A Comment About

A Modest Proposal — For the Draft

April 18, 2008 - 12:00 am - by Jules Crittenden
Pete Farmer
2008-04-18 13:06:42

Hello-

Interesting post and reader comments. I’m not sure where I stand on the issue of the draft, except to make a couple of points. The All-volunteer force (AVF), it should be clarified, is not really a force where you serve voluntarily. You join the military on your own volition, but serve thereafter at the pleasure of the government. That is, once you get in, you cannot simply leave when you have served what you feel is a reasonable term of service. Therefore, it is my belief that it is more accurate to call our force vountarily-recruited, and not purely volunteer.
Moreover,stop-lossing and related measures already amount to a backdoor draft as well. So one could argue that we already have a draft, just not an up-front, formalized one but instead an under-the-table one affecting only a small portion of the country, one that has already done its part.

I do not doubt that members of the AVF are among the best soldiers our nation has ever produced.
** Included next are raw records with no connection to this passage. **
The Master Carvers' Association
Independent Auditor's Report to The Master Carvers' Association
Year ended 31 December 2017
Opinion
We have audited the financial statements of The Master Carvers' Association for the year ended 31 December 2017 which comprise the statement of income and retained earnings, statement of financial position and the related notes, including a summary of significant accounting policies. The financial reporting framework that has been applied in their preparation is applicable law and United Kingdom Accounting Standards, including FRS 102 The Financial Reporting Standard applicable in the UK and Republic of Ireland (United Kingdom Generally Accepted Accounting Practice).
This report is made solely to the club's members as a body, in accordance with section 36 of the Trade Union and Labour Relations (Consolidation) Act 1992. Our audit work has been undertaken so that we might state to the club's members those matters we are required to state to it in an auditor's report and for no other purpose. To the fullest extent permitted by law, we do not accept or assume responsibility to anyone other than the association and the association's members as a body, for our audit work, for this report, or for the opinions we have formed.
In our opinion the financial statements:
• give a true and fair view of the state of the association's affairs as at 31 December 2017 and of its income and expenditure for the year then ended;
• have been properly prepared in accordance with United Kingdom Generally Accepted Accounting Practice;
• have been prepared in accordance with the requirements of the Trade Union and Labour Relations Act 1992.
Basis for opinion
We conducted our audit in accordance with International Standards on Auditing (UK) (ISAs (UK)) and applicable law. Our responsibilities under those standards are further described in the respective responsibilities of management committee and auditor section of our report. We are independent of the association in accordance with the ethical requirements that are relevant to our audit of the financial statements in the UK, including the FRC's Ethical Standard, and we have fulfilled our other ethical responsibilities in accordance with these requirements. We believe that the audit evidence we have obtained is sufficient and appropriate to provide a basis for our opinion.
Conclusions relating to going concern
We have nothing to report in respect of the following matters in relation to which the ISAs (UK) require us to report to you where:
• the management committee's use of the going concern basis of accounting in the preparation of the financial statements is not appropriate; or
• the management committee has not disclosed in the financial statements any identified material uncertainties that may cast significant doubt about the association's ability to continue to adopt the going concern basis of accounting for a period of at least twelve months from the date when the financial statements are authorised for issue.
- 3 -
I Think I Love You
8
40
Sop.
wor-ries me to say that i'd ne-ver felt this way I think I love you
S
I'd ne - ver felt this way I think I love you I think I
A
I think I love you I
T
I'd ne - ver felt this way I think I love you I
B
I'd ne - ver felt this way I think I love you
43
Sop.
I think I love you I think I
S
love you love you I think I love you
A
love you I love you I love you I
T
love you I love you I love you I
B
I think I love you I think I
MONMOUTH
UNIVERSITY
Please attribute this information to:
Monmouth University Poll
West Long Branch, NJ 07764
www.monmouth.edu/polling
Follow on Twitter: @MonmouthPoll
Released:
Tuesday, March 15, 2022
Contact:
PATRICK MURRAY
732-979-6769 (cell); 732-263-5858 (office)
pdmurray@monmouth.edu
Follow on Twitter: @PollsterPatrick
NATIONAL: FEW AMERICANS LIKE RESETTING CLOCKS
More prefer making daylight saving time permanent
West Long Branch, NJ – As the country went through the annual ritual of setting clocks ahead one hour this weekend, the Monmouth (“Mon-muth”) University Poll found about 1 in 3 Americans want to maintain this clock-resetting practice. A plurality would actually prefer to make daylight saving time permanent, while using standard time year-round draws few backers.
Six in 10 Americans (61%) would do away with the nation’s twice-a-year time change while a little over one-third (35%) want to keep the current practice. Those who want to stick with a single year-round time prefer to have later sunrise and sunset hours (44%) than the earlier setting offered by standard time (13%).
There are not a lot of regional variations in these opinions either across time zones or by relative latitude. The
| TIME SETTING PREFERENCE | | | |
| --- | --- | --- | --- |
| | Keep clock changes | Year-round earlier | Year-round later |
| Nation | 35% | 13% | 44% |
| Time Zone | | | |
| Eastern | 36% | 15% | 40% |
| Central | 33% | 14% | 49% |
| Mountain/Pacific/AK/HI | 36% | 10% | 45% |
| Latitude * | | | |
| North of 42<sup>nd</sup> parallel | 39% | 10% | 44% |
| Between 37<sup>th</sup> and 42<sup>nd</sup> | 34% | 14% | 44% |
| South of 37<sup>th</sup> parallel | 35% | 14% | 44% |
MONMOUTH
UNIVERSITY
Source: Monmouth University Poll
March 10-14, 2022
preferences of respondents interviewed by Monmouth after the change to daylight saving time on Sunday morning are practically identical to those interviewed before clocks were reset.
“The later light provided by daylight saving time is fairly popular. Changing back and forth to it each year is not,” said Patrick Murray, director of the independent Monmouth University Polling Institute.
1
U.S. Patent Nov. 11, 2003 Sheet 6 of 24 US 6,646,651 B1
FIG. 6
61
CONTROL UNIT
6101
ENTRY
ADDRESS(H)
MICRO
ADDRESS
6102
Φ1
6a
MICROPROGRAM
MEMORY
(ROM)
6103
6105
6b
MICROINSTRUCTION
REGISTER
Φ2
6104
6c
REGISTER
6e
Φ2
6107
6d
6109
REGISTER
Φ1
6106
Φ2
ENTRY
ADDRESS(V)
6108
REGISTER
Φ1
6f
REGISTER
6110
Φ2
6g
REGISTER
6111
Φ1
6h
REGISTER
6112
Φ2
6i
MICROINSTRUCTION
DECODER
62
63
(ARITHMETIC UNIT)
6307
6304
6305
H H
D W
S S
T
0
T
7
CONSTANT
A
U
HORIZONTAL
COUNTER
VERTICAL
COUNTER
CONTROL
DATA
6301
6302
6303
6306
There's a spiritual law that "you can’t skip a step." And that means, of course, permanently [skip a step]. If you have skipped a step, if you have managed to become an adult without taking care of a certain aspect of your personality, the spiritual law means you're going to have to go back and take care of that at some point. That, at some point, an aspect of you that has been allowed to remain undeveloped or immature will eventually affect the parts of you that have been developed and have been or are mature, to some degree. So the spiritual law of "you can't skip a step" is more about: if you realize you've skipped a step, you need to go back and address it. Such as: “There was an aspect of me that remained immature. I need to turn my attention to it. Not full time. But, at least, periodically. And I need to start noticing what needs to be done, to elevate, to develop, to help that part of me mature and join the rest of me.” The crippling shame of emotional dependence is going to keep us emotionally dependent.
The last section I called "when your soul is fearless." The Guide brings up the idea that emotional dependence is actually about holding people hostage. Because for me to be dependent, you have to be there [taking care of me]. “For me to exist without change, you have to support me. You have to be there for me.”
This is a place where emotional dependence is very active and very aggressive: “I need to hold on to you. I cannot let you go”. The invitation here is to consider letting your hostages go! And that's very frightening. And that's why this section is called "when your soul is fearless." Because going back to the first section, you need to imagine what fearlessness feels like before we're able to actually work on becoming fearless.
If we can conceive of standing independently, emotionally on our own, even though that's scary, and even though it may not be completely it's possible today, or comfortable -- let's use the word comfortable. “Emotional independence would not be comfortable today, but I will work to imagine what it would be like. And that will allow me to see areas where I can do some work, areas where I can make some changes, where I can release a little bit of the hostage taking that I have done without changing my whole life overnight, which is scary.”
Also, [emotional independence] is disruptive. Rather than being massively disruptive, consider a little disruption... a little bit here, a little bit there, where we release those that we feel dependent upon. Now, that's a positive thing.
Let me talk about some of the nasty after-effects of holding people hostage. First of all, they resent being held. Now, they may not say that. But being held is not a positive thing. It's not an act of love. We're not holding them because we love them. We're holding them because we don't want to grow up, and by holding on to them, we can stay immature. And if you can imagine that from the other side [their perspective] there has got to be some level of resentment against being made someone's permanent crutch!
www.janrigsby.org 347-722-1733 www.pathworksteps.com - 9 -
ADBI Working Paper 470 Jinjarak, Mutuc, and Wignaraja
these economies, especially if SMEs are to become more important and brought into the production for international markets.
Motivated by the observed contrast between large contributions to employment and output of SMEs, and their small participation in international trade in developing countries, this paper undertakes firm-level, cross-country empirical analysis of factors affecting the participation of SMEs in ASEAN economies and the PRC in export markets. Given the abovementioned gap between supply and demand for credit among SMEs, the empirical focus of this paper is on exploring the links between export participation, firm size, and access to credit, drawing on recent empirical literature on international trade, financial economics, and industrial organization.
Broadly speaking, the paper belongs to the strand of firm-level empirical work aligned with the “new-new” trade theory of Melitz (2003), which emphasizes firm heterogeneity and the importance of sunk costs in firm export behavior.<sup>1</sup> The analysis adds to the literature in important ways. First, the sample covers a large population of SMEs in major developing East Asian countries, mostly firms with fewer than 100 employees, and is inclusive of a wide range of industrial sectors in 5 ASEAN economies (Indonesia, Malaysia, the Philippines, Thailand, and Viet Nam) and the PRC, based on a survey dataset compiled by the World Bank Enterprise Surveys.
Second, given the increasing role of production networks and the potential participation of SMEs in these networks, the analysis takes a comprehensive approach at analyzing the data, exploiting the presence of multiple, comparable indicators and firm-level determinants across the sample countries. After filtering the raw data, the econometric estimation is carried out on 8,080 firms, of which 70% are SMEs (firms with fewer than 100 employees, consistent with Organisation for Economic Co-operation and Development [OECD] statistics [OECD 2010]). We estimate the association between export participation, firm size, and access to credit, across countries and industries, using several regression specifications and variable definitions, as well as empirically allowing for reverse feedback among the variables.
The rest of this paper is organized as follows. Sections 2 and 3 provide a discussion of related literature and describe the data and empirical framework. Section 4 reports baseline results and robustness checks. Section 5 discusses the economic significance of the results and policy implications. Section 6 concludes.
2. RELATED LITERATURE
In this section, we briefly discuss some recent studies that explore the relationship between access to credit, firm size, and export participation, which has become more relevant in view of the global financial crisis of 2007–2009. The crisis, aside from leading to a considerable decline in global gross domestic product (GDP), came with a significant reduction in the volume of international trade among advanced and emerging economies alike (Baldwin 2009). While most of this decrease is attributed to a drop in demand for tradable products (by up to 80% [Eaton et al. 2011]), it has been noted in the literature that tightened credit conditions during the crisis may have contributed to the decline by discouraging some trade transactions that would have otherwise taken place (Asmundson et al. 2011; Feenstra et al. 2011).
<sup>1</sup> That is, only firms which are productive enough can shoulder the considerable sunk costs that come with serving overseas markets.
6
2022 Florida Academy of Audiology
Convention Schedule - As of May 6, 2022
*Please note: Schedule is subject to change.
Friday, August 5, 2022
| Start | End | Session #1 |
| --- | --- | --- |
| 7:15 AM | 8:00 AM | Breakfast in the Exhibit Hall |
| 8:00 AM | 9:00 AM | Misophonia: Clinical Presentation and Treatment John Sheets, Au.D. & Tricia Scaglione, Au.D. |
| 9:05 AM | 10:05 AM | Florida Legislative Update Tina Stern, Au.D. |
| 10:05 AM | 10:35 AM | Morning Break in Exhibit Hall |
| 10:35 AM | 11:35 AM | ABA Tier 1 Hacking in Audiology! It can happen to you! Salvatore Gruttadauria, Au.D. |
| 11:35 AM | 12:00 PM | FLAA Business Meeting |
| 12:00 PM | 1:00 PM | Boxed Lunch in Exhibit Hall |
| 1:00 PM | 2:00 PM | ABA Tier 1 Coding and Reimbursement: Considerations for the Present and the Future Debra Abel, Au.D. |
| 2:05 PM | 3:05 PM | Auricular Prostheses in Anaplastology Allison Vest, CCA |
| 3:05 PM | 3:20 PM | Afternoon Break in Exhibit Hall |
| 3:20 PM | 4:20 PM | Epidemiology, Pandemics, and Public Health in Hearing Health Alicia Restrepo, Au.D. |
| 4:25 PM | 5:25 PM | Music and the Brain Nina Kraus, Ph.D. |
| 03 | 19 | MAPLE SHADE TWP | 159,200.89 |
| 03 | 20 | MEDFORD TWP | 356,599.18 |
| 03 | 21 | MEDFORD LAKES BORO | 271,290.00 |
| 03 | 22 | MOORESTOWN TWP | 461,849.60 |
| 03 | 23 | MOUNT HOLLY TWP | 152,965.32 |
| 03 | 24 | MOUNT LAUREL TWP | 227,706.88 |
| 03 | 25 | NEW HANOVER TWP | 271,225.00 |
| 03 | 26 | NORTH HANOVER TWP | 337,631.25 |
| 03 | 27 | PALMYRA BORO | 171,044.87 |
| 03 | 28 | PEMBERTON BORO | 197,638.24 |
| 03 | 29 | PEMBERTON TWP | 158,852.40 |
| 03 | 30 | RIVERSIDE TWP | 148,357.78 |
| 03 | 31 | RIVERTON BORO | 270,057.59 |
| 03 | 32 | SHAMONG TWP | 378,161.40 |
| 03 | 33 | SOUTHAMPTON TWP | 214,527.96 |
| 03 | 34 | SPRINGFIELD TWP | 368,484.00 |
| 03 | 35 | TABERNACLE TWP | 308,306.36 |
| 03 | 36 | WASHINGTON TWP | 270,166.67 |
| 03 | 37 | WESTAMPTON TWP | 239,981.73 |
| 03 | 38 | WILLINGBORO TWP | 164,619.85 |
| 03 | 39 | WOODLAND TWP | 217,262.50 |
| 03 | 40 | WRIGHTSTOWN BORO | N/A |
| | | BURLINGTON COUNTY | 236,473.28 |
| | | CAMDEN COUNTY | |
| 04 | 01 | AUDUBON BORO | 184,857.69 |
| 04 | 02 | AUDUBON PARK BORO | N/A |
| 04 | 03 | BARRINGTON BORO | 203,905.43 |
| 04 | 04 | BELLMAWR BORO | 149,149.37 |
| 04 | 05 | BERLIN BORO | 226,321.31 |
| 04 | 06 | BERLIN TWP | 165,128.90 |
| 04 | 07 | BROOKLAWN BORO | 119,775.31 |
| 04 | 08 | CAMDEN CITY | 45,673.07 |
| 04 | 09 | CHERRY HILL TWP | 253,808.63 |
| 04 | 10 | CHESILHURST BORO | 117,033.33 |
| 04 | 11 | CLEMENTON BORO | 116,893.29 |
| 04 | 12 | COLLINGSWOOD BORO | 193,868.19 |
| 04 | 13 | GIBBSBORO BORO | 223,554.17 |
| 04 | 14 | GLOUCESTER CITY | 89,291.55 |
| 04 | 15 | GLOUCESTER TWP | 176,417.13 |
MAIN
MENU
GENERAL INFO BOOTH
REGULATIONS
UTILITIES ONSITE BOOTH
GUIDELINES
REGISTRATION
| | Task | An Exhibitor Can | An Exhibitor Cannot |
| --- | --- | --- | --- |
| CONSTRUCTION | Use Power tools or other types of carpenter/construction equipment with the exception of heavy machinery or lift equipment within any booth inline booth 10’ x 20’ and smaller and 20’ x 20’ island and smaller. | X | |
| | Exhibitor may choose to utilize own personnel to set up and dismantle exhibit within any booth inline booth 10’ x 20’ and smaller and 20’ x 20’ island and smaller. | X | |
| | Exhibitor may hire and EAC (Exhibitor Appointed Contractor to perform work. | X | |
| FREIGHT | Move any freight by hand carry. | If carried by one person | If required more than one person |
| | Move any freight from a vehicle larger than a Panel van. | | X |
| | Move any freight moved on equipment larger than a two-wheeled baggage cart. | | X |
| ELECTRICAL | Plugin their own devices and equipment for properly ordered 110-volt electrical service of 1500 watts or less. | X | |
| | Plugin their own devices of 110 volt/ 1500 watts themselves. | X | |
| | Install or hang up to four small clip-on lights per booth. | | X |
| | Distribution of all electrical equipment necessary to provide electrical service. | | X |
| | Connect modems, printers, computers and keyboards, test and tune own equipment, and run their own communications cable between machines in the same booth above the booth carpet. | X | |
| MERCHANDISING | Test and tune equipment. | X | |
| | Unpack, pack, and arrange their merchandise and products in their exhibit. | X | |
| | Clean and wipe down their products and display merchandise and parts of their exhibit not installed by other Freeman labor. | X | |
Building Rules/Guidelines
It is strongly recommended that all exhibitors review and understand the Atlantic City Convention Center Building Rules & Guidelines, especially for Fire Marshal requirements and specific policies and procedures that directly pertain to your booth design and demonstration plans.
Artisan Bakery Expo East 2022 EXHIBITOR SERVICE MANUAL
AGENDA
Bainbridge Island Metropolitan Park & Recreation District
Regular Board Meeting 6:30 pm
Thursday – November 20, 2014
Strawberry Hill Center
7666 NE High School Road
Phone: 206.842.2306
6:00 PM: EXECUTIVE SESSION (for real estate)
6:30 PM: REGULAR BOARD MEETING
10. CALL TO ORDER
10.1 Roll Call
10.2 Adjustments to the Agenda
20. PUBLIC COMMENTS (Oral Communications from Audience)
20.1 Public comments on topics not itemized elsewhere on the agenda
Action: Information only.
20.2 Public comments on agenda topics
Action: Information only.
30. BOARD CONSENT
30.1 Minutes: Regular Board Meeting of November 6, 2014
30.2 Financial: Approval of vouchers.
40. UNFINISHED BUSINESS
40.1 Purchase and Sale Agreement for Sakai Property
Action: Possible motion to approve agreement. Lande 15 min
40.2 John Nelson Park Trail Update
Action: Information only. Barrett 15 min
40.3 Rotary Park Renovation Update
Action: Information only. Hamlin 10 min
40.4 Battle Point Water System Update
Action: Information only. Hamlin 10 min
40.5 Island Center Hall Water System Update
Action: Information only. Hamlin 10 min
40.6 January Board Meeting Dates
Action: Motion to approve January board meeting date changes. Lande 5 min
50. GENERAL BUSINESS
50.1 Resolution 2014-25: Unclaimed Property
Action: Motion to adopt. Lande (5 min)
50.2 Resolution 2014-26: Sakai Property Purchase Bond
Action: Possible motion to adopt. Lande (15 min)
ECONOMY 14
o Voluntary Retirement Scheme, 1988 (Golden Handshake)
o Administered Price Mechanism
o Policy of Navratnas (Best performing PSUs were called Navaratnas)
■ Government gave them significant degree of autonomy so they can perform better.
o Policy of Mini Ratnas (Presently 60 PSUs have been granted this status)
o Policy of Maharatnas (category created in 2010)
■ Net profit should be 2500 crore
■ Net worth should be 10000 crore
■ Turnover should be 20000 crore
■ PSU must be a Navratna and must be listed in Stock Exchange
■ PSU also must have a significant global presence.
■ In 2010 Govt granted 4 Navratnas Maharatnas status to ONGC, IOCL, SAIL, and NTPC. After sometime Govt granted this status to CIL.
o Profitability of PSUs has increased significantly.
However, no one in the AVF is qualified to make the judgment as to whether or not they were better than their fathers or grandfathers, who were often draftees. As I recall, they fought WW2, Korea and Vietnam quite admirably, and most draftees did their duty. The argument of whether the AVF is ‘better’ or ‘more highly motivated’ than its predeccessors is alot like comparing Ted Williams and Barry Bonds – entertaining and interesting but not really possible. Different eras, different conditions.

Draftees may pose disciplinary and other problems for the services, but they also leaven the ranks with people who are not members of the professional military, folks who are citizen-soldiers. They serve the function of keeping the military honest, keeping it from getting too incestuous and insular as an institution, something any service member – if they are honest – will admit is occasionally a problem. The services are big bureaucracies, and engage in the same CYA behavior other big organzations do – i.e., cost overruns, burying mistakes instead of airing them, careerism over national interest and so on. Draftees are one check against that sort of behavior, because they have nothing to lose by telling it like they see it.

Having said all of the above, there are certainly problems with a draft, I am not denying that. But if the threat against us gets big enough, all this political posturing against the draft will go right out the window and you’ll see young people lining up for their SS registration. The government has done it before and will do it again if need be. The courts have upheld the legality of the draft on many occasions in the past.

One note to consider: Why does the military cling to the antiquated notion that only the very young can serve effectively in the services? I am in my forties, and tried to enlist after 9-11, and could not get in after more than three years of trying. It bothered me immensely to see the quality of some of the young people serving, how slovenly, out-of-shape, etc. a few of them were. The vast majority of the people in the services are squared-away, highly-competent people, but I saw some bottom-feeders, too. Why they get in and guys like me with skills, education, physical conditioning, good character cannot is a mystery. Granted, middle-aged people are most likely never going to comprise the bulk of our military – we will always need young people – but shouldn’t our services make every effort to use qualified people even if they are a few years above the age cutoff? Last I checked, those soldiers out there are on their 2nd, 3rd or even 4th tour. They need help, so let’s give it to them in every way possible. Performance is what counts, at least in my book.

Final point: Although the pay has gotten better, military compensation does not yet match what highly-qualified young folks can make in the civilian sector. I have a buddy who wants to join up, and he is having problems figuring out how to keep things going – pay his bills – while he is at basic training. And if he ends up joining, he’ll take a 50% pay cut over his civilian job to do so. It is preposterous to me that the people we ask to defend our nation make so little money. That’s an outrage, frankly. We ought to be ashamed. We have billions for another sub but not enough to pay our grunts a decent wage. Yeah, I know it gets better when you get promoted, but the E1s, E2s and E3s are doing a lot of the fighting and dying in this war, and they deserve better.